Updated: Dec 15, 2020

If you haven’t seen the show Million Dollar Listing Los Angeles watch an episode. But be warned, you might not get up from the couch for a couple of hours.

Approach the show with an open mind. On the surface, Million Dollar Listing looks like the typical staged reality show that lacks any semblance of true everyday life. The producers do an excellent job of adding excitement, rift, and anticipation to real estate transaction that are, in real life, generally mundane.

The show follows five real estate brokers that buy and sell multi-million-dollar homes in the Los Angeles area. You’ll see the brokers spend thousands of dollars trying to entice the right buyers to their listings, all for the reward of five- and even six-figure commissions.

A HUGE part of the show is capturing the price negotiations between buyer and seller that fluctuate not just in thousands of dollars but in hundreds of thousands of dollars. Yikes.

Some buyers profit off the sale and some take a loss, a big loss.

The show got me thinking about what a profit or a loss on selling a home can do to your tax liability.

Real estate transactions impact every homeowner from young couples selling their starter home for an upgrade, to older couples selling their longtime family home to downsize later in life.

To not bog you down in the legalese of the tax code, I will provide the birds eye view of the tax consequences when it comes to selling your home.

Figure your Gain or Figure your Loss

Use the formula at the left to determine your gain or loss. A positive number indicates a gain on the sale, a negative number means a loss.

(Adjusted basis is the purchase price of the home adjusted for various items. For example, the cost of a remodel is added to the home’s basis.)

Home Sale that Results in a Gain

Because home ownership is a defining feature of the “American Dream,” the tax code allows home-owning taxpayers to exclude some or all of the capital gains they realize on the sale of their main home.

Married homeowners can exclude gain up to $500,000, single taxpayers can exclude up to $250,000.

To qualify for the maximum exclusion the homeowner must meet the eligibility test:

1. Must own the home for at least 24 months out of the last 5 years leading up to the sale.

2. Must have used the home as their residence for at least 24 months during the last 5 years. If the couple is married, each spouse must satisfy the residence requirement.

3. Must not have sold a home within the last 2 years or sold a home but didn’t take the exclusion on any of the gain.

Other factors come into play when determining eligibility and the amount of gain that can be excluded. Options exist if you don’t meet the eligibility requirements. For example, you may meet requirements for a partial exclusion if the main reason for the sale of your home was work relocation, a health issue, or an unforeseeable event.

Basic Example

Here’s why this exclusion is such a big win for eligible homeowners:

Ben and Patty purchased their home in 1985 for $90,000.

## Problem:
In the text about taxes on selling a home, how much gain may married homeowners exclude?

Stored entries:
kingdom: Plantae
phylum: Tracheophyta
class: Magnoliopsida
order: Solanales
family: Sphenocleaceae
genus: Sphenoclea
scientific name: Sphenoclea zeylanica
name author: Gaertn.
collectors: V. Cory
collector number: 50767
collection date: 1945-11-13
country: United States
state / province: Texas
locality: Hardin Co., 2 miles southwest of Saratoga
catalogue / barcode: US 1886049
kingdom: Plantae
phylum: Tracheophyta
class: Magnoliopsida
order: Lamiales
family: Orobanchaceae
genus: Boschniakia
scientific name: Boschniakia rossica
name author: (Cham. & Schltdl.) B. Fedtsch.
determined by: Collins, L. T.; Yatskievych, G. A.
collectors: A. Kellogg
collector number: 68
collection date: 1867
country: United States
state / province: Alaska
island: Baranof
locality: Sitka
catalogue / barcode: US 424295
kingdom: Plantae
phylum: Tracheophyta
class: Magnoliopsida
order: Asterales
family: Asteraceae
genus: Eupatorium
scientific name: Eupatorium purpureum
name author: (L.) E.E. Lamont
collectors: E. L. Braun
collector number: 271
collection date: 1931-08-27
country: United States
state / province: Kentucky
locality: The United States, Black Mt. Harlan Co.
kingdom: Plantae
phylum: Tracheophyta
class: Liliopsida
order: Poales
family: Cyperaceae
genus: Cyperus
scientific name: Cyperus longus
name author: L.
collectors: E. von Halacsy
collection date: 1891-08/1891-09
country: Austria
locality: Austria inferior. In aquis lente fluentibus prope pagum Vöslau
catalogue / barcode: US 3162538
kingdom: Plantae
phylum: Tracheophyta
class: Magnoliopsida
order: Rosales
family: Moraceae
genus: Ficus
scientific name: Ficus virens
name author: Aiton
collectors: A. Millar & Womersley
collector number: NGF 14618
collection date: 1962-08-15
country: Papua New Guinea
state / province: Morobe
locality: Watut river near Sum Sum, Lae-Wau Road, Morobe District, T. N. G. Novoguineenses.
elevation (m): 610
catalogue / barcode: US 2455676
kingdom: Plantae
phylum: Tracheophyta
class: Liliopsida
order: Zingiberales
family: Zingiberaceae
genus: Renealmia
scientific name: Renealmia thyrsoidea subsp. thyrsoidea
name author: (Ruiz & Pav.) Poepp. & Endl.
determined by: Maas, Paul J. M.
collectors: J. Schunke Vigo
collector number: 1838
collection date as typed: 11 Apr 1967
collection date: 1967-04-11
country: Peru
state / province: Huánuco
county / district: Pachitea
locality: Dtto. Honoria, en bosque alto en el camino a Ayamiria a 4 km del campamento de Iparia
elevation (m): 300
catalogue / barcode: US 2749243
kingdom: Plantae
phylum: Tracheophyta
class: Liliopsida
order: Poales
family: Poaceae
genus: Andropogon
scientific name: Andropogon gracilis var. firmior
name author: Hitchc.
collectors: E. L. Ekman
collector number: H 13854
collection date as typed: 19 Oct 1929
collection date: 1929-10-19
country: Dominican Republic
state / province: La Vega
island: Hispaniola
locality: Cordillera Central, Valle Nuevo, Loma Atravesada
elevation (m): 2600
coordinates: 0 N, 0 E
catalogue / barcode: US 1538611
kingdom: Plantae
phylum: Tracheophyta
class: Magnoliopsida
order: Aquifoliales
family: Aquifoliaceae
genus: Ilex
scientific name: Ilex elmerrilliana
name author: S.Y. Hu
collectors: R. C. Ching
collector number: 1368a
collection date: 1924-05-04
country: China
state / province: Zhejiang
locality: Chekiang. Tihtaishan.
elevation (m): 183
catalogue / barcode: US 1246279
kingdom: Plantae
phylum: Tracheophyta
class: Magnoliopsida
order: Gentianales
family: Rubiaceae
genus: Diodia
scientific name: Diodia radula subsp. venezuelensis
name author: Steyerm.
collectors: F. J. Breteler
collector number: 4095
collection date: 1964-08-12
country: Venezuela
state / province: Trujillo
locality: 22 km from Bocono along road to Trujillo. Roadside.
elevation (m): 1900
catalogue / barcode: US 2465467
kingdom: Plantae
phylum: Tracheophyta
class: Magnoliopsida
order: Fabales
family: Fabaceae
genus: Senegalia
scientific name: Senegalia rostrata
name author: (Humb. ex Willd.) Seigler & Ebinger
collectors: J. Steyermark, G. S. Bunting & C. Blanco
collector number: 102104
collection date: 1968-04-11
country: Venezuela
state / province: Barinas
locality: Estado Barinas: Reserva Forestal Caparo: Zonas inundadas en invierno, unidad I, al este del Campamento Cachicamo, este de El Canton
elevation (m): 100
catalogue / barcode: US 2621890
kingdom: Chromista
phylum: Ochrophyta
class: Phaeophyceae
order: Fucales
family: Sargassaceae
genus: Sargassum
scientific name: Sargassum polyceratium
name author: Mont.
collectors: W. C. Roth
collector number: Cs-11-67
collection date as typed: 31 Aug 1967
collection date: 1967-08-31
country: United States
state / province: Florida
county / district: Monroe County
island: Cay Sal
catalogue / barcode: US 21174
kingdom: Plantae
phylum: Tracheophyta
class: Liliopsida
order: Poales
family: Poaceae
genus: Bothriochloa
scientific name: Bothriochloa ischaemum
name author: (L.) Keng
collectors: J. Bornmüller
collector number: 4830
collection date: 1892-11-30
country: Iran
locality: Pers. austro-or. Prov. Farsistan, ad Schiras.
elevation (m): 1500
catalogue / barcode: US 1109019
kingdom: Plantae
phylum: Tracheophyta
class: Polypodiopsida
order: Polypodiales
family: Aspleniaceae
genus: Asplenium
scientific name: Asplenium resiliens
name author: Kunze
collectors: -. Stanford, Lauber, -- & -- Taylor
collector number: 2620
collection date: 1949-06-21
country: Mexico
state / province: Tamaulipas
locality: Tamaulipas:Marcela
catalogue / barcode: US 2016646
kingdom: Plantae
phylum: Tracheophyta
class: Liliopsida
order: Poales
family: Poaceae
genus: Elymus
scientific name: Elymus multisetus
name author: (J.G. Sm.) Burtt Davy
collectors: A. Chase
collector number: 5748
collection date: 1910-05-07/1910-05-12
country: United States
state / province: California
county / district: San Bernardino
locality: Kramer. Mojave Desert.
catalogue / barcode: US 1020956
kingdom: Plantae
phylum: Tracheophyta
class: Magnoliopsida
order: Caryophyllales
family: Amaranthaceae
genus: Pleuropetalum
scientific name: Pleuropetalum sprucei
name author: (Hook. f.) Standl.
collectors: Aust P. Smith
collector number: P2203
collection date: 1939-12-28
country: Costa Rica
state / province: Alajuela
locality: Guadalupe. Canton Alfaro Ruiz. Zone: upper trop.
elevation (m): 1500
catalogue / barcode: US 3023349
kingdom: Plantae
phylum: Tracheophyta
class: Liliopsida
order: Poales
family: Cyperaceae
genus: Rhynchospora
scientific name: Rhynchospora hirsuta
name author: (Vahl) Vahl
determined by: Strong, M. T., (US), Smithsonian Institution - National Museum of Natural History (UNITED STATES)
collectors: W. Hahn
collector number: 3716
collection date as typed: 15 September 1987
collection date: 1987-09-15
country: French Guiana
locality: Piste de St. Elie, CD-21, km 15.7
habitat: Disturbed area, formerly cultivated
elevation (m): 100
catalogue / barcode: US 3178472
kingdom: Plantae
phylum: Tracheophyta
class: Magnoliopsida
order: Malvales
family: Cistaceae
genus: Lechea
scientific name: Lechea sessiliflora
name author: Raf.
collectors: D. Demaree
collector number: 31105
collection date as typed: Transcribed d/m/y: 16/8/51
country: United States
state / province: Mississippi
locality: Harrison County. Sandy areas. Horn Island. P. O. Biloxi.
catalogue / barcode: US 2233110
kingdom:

## Response to the task:
Up to $500,000.